We arranged to see each other every Tuesday and Thursday afternoon. I warned him, “You’ll have to answer all my questions, even those that will take you back to past events that are painful. Are you really sure you want to share all that with me?” He agreed enthusiastically. However, the first session turned out to be a disaster. Concerned not to lose the least detail of our conversation, I’d brought a Dictaphone. As soon as I turned it on, my father’s voice was transformed. It became hesitant, too low, almost inaudible. He answered my questions with stock replies or a simple “Yes,” “No,” “It wasn’t quite like that,” or mere grunts. At the end of the day I had no usable information. I told myself we’d never get there. At the next session I decided not to turn on the Dictaphone. And, as if by magic, it loosened his tongue, his normal voice returned. I realized that the Dictaphone, that simple, inoffensive mike, unwittingly suggested to him the idea of a police interrogation. As if in his eyes I’d become a Gestapo officer. Putting technology to one side, I went out and bought some school notebooks, in which I would record our conversations during a whole year of interviews. Little by little our relationship changed from father and daughter to that of confidants.
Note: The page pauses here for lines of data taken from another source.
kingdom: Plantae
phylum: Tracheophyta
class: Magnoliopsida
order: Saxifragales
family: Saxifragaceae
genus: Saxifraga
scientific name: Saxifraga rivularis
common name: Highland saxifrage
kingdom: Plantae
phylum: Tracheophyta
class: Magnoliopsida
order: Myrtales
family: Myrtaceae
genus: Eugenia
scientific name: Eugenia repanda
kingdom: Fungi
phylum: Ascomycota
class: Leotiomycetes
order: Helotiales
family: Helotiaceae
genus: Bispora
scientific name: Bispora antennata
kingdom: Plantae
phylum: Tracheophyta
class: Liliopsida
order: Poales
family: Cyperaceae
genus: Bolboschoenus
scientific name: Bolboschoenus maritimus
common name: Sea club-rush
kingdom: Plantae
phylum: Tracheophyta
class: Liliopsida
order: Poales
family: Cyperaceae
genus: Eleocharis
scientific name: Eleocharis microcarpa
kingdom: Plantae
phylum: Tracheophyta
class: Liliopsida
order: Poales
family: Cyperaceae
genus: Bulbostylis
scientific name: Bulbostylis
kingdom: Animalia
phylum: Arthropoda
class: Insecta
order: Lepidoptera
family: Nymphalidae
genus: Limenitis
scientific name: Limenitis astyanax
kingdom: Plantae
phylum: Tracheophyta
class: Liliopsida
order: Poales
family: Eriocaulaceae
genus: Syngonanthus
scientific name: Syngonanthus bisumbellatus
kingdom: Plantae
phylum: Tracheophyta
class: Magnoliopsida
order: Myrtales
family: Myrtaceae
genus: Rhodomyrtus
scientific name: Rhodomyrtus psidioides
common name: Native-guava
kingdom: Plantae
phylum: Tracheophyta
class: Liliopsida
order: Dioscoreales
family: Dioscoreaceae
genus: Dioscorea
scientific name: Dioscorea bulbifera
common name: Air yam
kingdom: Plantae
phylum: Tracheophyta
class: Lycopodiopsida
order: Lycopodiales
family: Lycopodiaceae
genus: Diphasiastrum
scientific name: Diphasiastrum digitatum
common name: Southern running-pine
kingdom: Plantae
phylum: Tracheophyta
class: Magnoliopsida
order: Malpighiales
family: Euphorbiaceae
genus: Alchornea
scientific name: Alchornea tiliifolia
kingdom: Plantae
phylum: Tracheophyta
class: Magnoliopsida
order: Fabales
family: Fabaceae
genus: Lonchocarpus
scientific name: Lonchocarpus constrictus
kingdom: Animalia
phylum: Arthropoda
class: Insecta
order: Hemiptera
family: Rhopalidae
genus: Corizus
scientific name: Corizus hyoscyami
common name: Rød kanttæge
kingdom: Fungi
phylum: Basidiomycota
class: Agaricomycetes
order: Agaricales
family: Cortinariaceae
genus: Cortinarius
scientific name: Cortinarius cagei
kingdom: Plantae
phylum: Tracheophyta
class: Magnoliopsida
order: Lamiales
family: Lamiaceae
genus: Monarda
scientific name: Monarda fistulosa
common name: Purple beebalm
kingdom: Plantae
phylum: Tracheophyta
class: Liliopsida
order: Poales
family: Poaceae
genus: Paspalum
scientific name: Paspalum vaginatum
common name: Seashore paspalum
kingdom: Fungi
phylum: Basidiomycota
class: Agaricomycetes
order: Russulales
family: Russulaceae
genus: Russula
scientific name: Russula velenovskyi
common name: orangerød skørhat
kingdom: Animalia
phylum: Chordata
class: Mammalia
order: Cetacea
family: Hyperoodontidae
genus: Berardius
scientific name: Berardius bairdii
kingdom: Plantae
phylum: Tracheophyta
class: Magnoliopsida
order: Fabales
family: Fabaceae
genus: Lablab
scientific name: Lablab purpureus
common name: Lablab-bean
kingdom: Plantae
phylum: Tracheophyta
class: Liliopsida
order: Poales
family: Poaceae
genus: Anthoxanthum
What struck me most in the course of our discussions was his feeling of being responsible for the lives of others and guilt at having survived. They are feelings he has retained throughout his life and which doubtless explains why he continued to forge papers for thirty long years, at the cost of all sorts of sacrifices. For sacrifices there were, and many of them. Financial sacrifices for, in order not to be a ‘mercenary’, he always refused payment for his forged papers, with the result that he was always broke; sacrifices in his relationships, for his double life caused many break-ups—his repeated unexplained absences made his partners think he wasn’t truly involved or was even being unfaithful, and eventually left him; family sacrifices, since long before he married my mother, Leïla, he had two grown-up children by an earlier marriage… I was very little and had just arrived in France when my father introduced me to my half-sister and half-brother. Unfortunately he hadn’t been able to bring up these earlier children, who were thirty years older than me, the way he would have liked. My sister told me that he once disappeared for two years without sending any news, nor even saying goodbye. They often thought he was dead, sometimes that they’d been abandoned. They had no idea that his long silence was aimed at protecting them. Now I could better understand why my father didn’t really like talking about the past. And I realized how fortunate I had been to have a dad, a dad who was there.